'''

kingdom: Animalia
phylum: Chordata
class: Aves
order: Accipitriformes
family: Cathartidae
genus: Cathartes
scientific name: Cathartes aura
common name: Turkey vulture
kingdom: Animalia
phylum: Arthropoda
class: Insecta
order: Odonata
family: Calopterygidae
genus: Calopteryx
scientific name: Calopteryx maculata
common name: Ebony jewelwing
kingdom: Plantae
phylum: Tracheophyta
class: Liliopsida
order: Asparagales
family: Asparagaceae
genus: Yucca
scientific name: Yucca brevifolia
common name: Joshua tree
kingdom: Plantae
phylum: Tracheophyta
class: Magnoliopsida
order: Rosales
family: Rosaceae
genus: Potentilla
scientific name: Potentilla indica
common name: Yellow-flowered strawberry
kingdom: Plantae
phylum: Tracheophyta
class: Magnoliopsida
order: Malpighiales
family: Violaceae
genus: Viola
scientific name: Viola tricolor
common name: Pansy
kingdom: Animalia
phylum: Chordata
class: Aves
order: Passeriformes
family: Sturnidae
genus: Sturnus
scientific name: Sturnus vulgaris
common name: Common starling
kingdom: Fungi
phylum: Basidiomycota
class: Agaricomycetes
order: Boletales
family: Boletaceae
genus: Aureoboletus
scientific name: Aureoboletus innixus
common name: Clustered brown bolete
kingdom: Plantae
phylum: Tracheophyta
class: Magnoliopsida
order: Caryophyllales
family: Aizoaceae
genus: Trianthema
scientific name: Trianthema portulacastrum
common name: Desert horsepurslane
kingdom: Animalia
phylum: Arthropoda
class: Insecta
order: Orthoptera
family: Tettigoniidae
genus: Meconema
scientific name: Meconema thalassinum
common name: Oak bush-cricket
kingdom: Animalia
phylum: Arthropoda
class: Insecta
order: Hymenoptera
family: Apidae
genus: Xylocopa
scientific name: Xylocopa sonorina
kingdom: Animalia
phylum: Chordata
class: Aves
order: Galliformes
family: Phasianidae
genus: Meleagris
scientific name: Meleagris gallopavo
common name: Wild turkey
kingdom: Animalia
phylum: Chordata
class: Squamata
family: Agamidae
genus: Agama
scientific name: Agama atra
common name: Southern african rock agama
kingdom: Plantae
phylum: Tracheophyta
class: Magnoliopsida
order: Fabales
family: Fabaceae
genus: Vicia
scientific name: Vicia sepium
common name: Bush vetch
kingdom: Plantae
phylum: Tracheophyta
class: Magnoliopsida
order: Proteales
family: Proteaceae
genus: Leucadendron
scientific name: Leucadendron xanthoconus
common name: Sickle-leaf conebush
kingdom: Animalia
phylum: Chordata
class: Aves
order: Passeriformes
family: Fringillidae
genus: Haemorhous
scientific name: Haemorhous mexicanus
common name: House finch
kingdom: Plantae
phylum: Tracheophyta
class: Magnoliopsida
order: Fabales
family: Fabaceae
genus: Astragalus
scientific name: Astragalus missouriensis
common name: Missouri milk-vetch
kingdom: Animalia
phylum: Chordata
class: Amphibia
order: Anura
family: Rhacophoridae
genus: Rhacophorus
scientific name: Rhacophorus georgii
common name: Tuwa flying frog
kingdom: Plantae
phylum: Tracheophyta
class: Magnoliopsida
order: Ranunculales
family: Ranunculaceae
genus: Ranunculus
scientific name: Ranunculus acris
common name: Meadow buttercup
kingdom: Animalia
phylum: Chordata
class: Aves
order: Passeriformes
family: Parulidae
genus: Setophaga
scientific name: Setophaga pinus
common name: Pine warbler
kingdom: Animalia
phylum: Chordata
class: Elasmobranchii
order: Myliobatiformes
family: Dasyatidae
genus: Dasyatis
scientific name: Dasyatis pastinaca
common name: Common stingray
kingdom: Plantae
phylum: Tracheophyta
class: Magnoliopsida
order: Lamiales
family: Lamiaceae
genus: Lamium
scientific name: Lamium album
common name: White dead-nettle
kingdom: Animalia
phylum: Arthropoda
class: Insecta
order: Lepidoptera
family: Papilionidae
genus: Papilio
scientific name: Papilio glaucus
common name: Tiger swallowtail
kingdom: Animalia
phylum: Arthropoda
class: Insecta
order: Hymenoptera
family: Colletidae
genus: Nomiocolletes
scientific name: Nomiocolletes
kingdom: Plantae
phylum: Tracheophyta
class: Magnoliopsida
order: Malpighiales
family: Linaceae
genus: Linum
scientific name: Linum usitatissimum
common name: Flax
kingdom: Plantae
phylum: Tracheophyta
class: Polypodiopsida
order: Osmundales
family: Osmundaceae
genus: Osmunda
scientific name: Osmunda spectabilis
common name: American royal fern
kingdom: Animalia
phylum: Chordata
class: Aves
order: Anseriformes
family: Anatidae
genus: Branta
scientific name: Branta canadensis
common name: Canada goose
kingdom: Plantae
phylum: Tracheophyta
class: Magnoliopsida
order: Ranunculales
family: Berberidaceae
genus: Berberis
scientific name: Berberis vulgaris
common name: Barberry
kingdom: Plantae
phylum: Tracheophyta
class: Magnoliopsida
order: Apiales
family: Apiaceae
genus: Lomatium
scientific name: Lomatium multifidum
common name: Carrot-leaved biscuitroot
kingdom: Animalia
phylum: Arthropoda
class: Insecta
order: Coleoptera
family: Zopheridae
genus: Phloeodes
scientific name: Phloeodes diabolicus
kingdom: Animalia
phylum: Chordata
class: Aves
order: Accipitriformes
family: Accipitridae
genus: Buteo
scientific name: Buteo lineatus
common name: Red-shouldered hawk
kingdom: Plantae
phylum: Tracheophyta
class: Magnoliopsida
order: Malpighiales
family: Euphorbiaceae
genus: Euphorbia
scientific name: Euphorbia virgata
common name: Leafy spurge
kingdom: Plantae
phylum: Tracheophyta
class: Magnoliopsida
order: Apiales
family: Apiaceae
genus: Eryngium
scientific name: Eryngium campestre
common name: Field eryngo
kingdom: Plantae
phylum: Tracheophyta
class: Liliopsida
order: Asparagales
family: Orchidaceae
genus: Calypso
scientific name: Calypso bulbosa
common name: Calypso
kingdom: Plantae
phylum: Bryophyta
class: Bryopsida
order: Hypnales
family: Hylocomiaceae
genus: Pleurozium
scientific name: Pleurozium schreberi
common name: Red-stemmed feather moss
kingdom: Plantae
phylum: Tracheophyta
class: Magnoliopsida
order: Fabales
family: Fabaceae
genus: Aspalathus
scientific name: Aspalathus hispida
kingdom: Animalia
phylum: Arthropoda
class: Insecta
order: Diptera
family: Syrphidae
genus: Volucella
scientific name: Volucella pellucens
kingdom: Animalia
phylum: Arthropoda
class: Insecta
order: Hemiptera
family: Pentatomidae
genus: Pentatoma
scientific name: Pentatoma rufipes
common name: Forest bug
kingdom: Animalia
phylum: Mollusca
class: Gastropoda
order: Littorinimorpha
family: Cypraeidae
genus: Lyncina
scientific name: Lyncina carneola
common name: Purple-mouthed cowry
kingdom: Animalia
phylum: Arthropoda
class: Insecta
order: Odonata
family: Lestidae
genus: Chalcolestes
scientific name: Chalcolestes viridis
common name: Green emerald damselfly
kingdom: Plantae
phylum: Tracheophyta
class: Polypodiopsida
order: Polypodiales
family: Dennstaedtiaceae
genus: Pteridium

'''

== TASK PROMPT ==
Rewrite all of the lines above, putting "binomial name" wherever "scientific name" appears and leaving everything else as it is.

== ANSWER FOR THIS EXERCISE ==
kingdom: Animalia
phylum: Chordata
class: Aves
order: Accipitriformes
family: Cathartidae
genus: Cathartes
binomial name: Cathartes aura
common name: Turkey vulture
kingdom: Animalia
phylum: Arthropoda
class: Insecta
order: Odonata
family: Calopterygidae
genus: Calopteryx
binomial name: Calopteryx maculata
common name: Ebony jewelwing
kingdom: Plantae
phylum: Tracheophyta
class: Liliopsida
order: Asparagales
family: Asparagaceae
genus: Yucca
binomial name: Yucca brevifolia
common name: Joshua tree
kingdom: Plantae
phylum: Tracheophyta
class: Magnoliopsida
order: Rosales
family: Rosaceae
genus: Potentilla
binomial name: Potentilla indica
common name: Yellow-flowered strawberry
kingdom: Plantae
phylum: Tracheophyta
class: Magnoliopsida
order: Malpighiales
family: Violaceae
genus: Viola
binomial name: Viola tricolor
common name: Pansy
kingdom: Animalia
phylum: Chordata
class: Aves
order: Passeriformes
family: Sturnidae
genus: Sturnus
binomial name: Sturnus vulgaris
common name: Common starling
kingdom: Fungi
phylum: Basidiomycota
class: Agaricomycetes
order: Boletales
family: Boletaceae
genus: Aureoboletus
binomial name: Aureoboletus innixus
common name: Clustered brown bolete
kingdom: Plantae
phylum: Tracheophyta
class: Magnoliopsida
order: Caryophyllales
family: Aizoaceae
genus: Trianthema
binomial name: Trianthema portulacastrum
common name: Desert horsepurslane
kingdom: Animalia
phylum: Arthropoda
class: Insecta
order: Orthoptera
family: Tettigoniidae
genus: Meconema
binomial name: Meconema thalassinum
common name: Oak bush-cricket
kingdom: Animalia
phylum: Arthropoda
class: Insecta
order: Hymenoptera
family: Apidae
genus: Xylocopa
binomial name: Xylocopa sonorina
kingdom: Animalia
phylum: Chordata
class: Aves
order: Galliformes
family: Phasianidae
genus: Meleagris
binomial name: Meleagris gallopavo
common name: Wild turkey
kingdom: Animalia
phylum: Chordata
class: Squamata
family: Agamidae
genus: Agama
binomial name: Agama atra
common name: Southern african rock agama
kingdom: Plantae
phylum: Tracheophyta
class: Magnoliopsida
order: Fabales
family: Fabaceae
genus: Vicia
binomial name: Vicia sepium
common name: Bush vetch
kingdom: Plantae
phylum: Tracheophyta
class: Magnoliopsida
order: Proteales
family: Proteaceae
genus: Leucadendron
binomial name: Leucadendron xanthoconus
common name: Sickle-leaf conebush
kingdom: Animalia
phylum: Chordata
class: Aves
order: Passeriformes
family: Fringillidae
genus: Haemorhous
binomial name: Haemorhous mexicanus
common name: House finch
kingdom: Plantae
phylum: Tracheophyta
class: Magnoliopsida
order: Fabales
family: Fabaceae
genus: Astragalus
binomial name: Astragalus missouriensis
common name: Missouri milk-vetch
kingdom: Animalia
phylum: Chordata
class: Amphibia
order: Anura
family: Rhacophoridae
genus: Rhacophorus
binomial name: Rhacophorus georgii
common name: Tuwa flying frog
kingdom: Plantae
phylum: Tracheophyta
class: Magnoliopsida
order: Ranunculales
family: Ranunculaceae
genus: Ranunculus
binomial name: Ranunculus acris
common name: Meadow buttercup
kingdom: Animalia
phylum: Chordata
class: Aves
order: Passeriformes
family: Parulidae
genus: Setophaga
binomial name: Setophaga pinus
common name: Pine warbler
kingdom: Animalia
phylum: Chordata
class: Elasmobranchii
order: Myliobatiformes
family: Dasyatidae
genus: Dasyatis
binomial name: Dasyatis pastinaca
common name: Common stingray
kingdom: Plantae
phylum: Tracheophyta
class: Magnoliopsida
order: Lamiales
family: Lamiaceae
genus: Lamium
binomial name: Lamium album
common name: White dead-nettle
kingdom: Animalia
phylum: Arthropoda
class: Insecta
order: Lepidoptera
family: Papilionidae
genus: Papilio
binomial name: Papilio glaucus
common name: Tiger swallowtail
kingdom: Animalia
phylum: Arthropoda
class: Insecta
order: Hymenoptera
family: Colletidae
genus: Nomiocolletes
binomial name: Nomiocolletes
kingdom: Plantae
phylum: Tracheophyta
class: Magnoliopsida
order: Malpighiales
family: Linaceae
genus: Linum
binomial name: Linum usitatissimum
common name: Flax
kingdom: Plantae
phylum: Tracheophyta
class: Polypodiopsida
order: Osmundales
family: Osmundaceae
genus: Osmunda
binomial name: Osmunda spectabilis
common name: American royal fern
kingdom: Animalia
phylum: Chordata
class: Aves
order: Anseriformes
family: Anatidae
genus: Branta
binomial name: Branta canadensis
common name: Canada goose
kingdom: Plantae
phylum: Tracheophyta
class: Magnoliopsida
order: Ranunculales
family: Berberidaceae
genus: Berberis
binomial name: Berberis vulgaris
common name: Barberry
kingdom: Plantae
phylum: Tracheophyta
class: Magnoliopsida
order: Apiales
family: Apiaceae
genus: Lomatium
binomial name: Lomatium multifidum
common name: Carrot-leaved biscuitroot
kingdom: Animalia
phylum: Arthropoda
class: Insecta
order: Coleoptera
family: Zopheridae
genus: Phloeodes
binomial name: Phloeodes diabolicus
kingdom: Animalia
phylum: Chordata
class: Aves
order: Accipitriformes
family: Accipitridae
genus: Buteo
binomial name: Buteo lineatus
common name: Red-shouldered hawk
kingdom: Plantae
phylum: Tracheophyta
class: Magnoliopsida
order: Malpighiales
family: Euphorbiaceae
genus: Euphorbia
binomial name: Euphorbia virgata
common name: Leafy spurge
kingdom: Plantae
phylum: Tracheophyta
class: Magnoliopsida
order: Apiales
family: Apiaceae
genus: Eryngium
binomial name: Eryngium campestre
common name: Field eryngo
kingdom: Plantae
phylum: Tracheophyta
class: Liliopsida
order: Asparagales
family: Orchidaceae
genus: Calypso
binomial name: Calypso bulbosa
common name: Calypso
kingdom: Plantae
phylum: Bryophyta
class: Bryopsida
order: Hypnales
family: Hylocomiaceae
genus: Pleurozium
binomial name: Pleurozium schreberi
common name: Red-stemmed feather moss
kingdom: Plantae
phylum: Tracheophyta
class: Magnoliopsida
order: Fabales
family: Fabaceae
genus: Aspalathus
binomial name: Aspalathus hispida
kingdom: Animalia
phylum: Arthropoda
class: Insecta
order: Diptera
family: Syrphidae
genus: Volucella
binomial name: Volucella pellucens
kingdom: Animalia
phylum: Arthropoda
class: Insecta
order: Hemiptera
family: Pentatomidae
genus: Pentatoma
binomial name: Pentatoma rufipes
common name: Forest bug
kingdom: Animalia
phylum: Mollusca
class: Gastropoda
order: Littorinimorpha
family: Cypraeidae
genus: Lyncina
binomial name: Lyncina carneola
common name: Purple-mouthed cowry
kingdom: Animalia
phylum: Arthropoda
class: Insecta
order: Odonata
family: Lestidae
genus: Chalcolestes
binomial name: Chalcolestes viridis
common name: Green emerald damselfly
kingdom: Plantae
phylum: Tracheophyta
class: Polypodiopsida
order: Polypodiales
family: Dennstaedtiaceae
genus: Pteridium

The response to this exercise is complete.